--- Exercise prompt ---
In the data below, find the lines containing "background" and say how many there are, nothing more.

--- Available records ---
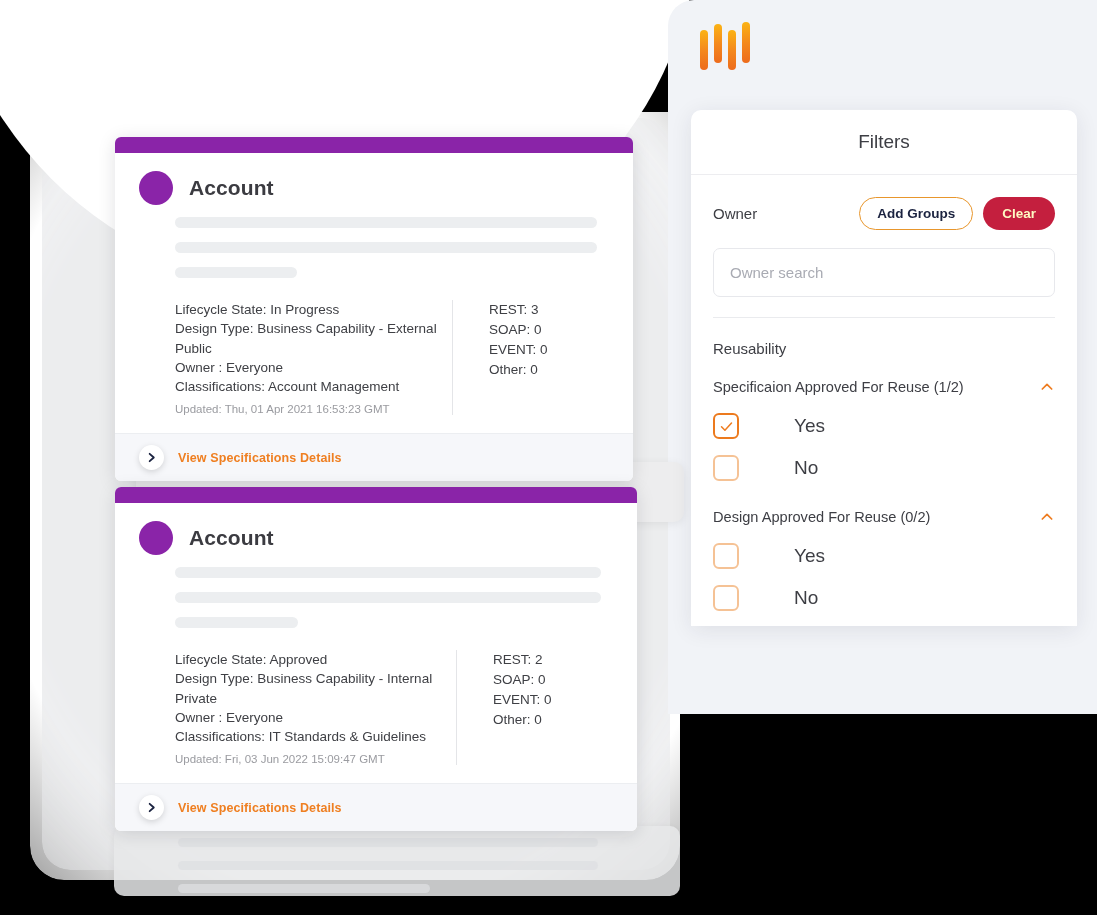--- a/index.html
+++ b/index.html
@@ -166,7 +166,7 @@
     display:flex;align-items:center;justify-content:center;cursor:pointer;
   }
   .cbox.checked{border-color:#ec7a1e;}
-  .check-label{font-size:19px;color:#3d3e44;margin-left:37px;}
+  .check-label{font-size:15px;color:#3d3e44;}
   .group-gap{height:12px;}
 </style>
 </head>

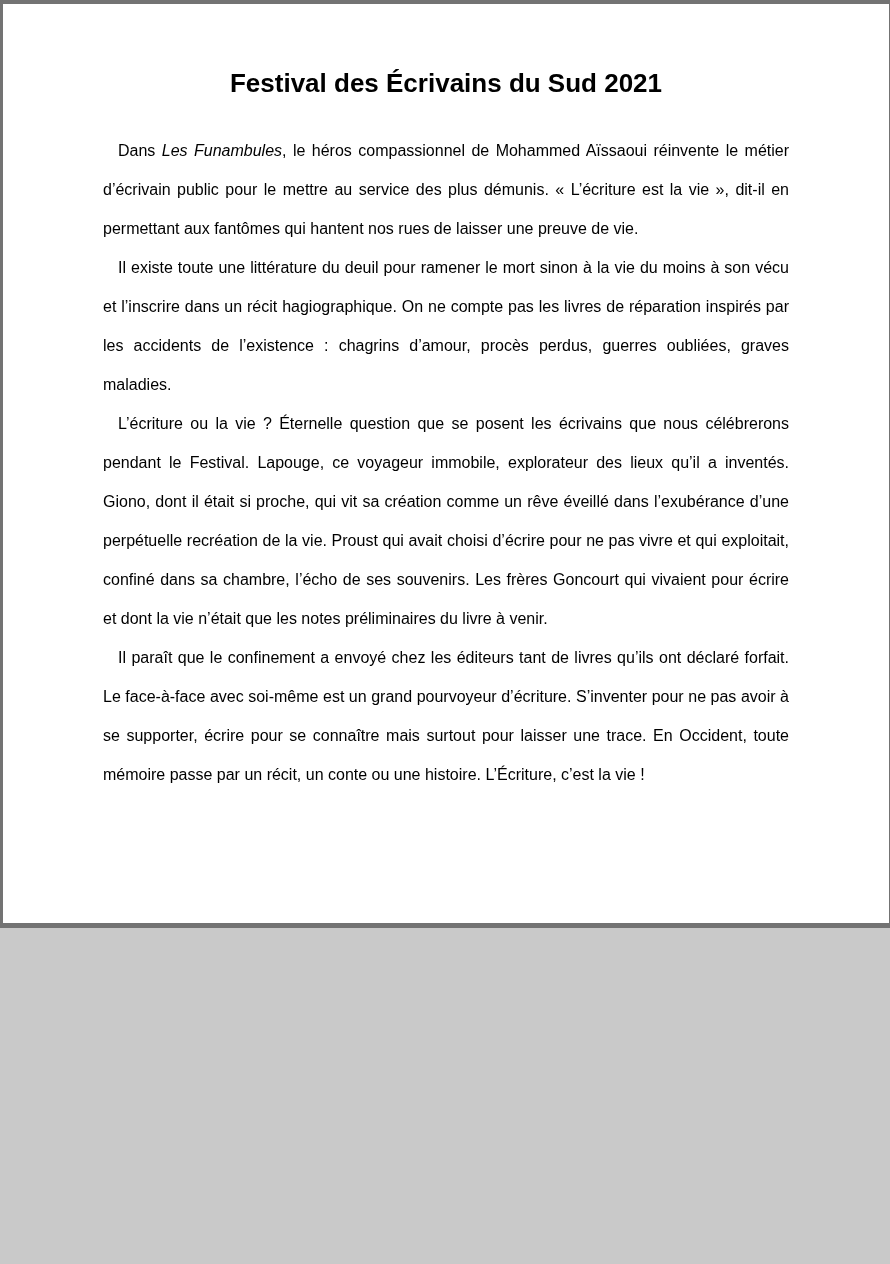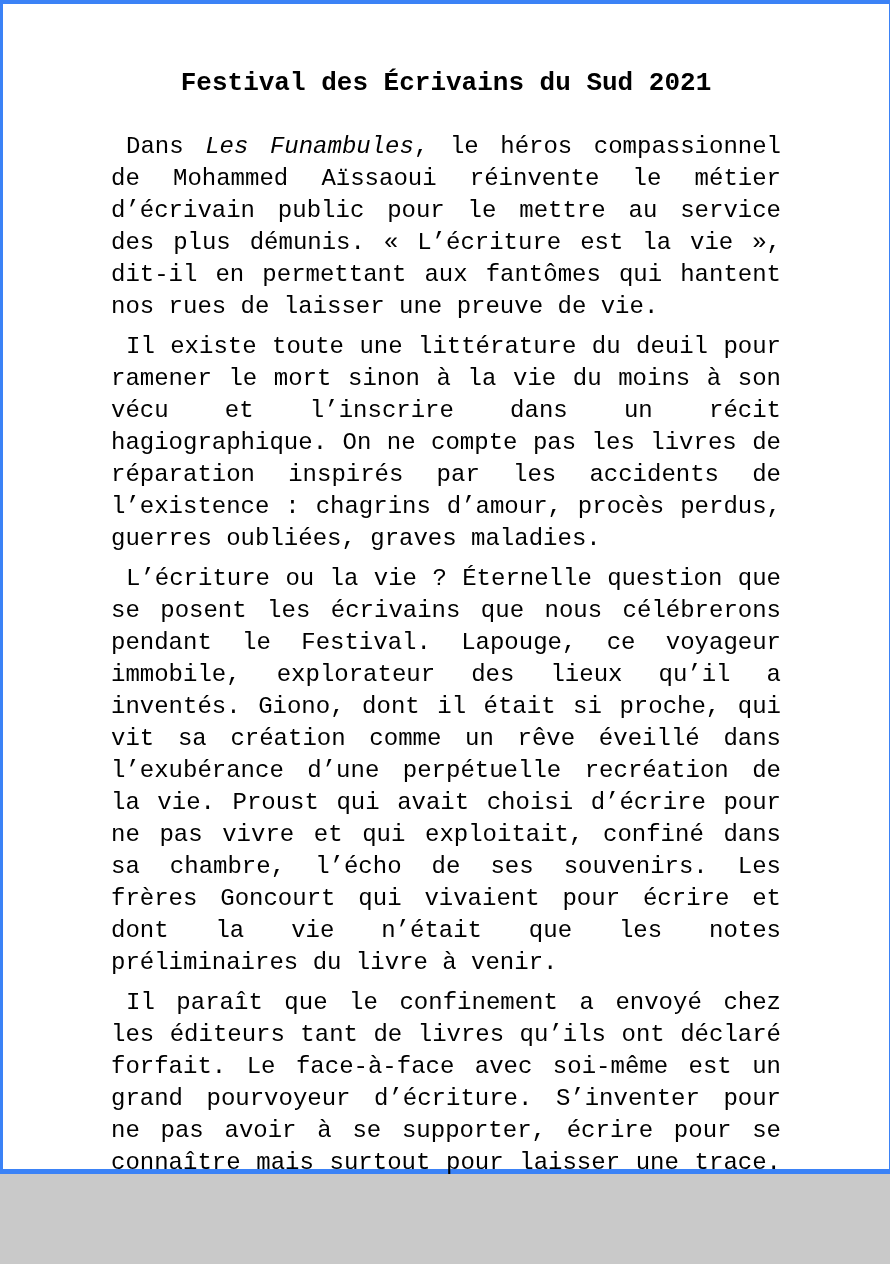--- a/index.html
+++ b/index.html
@@ -10,10 +10,10 @@
   .page {
     position: relative;
     width: 890px;
-    height: 1174px;
-    background: #3b82f6;
+    height: 928px;
+    background: #737373;
     overflow: hidden;
-    font-family: Liberation Mono, monospace;
+    font-family: Liberation Sans, sans-serif;
     color: #000;
   }
   .sheet {

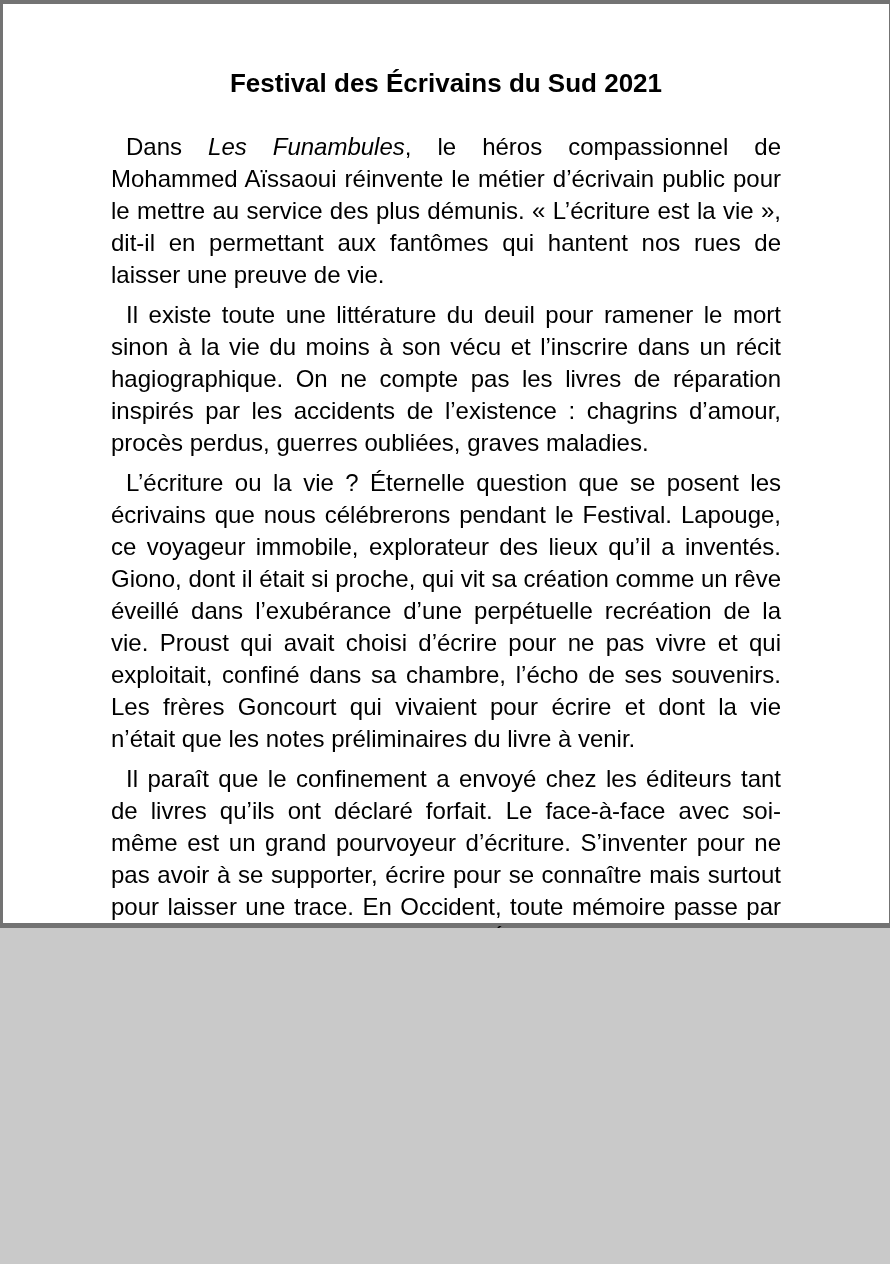--- a/index.html
+++ b/index.html
@@ -38,9 +38,9 @@
     margin-top: 30px;
   }
   .body-text p {
-    margin: 8px;
-    font-size: 24px;
-    line-height: 32px;
+    margin: 0;
+    font-size: 16px;
+    line-height: 39px;
     text-align: justify;
     text-indent: 15px;
   }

--- Result ---
2